The European Commission also fined the Swiss banking giants UBS and Credit Suisse.
Royal Bank of Scotland was also involved in the violations, however, the bank will not pay fines as it was the one that disclosed details of the operations to the European Commission.
According to Joaquin Almunía, the EU vice president in charge of monitoring competition, the fines in this series of EU investigations of financial manipulation add up to around $119 million.
In a statement, titled “Vice President Joaquín Almunia on 2 cartel decisions concerning Swiss Franc Related Derivatives”, Almunía said:
“Acting against financial cartels is one of our top priorities, given the importance of a healthy, transparent, well-functioning financial sector for the entire economy,”
“All market players in this sector must be aware that no violation of antitrust rules will be tolerated.”
JPMorgan said that it fully cooperated with the European Commission during the investigation. In a statement responding to the EU penalties the bank said:
“The settlement makes no finding that JPMorgan Chase management, or any other JPMorgan Chase employee” except one employee no longer working for JPMorgan “had any knowledge or involvement in the conduct at issue,”
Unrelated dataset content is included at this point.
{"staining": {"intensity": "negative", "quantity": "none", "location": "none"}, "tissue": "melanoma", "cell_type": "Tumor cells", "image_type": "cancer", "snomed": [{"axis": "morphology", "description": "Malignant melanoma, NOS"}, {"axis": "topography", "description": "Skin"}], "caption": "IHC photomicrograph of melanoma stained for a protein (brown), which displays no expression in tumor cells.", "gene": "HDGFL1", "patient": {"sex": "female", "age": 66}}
According to the EU, JPMorgan was involved in two violations.
The first violation involved collusive practices by JPMorgan and RBS between March 2008 and July 2009 in relation to the Swiss Franc LIBOR, a benchmark interest rate. They worked together “to influence this benchmark, in order to distort the normal course of the pricing of the derivatives indexed on it.”
The second violation involved JPMorgan, RBS, UBS and Credit Suisse, agreeing to wider spreads to third parties on certain derivatives, while maintaining smaller spreads among themselves. “In this case, unlike in previous cartels in the sector, the banks did not collude to influence a benchmark. Rather, they directly agreed to collectively fix a pricing element which should have been determined by market forces alone.”
“One of their objectives was to prevent other players from competing on the same terms in this market.”
Almunía concluded:
“Acting against financial cartels is one of our top priorities, given the importance of a healthy, transparent, well-functioning financial sector for the entire economy. All market players in this sector must be aware that no violation of antitrust rules will be tolerated.”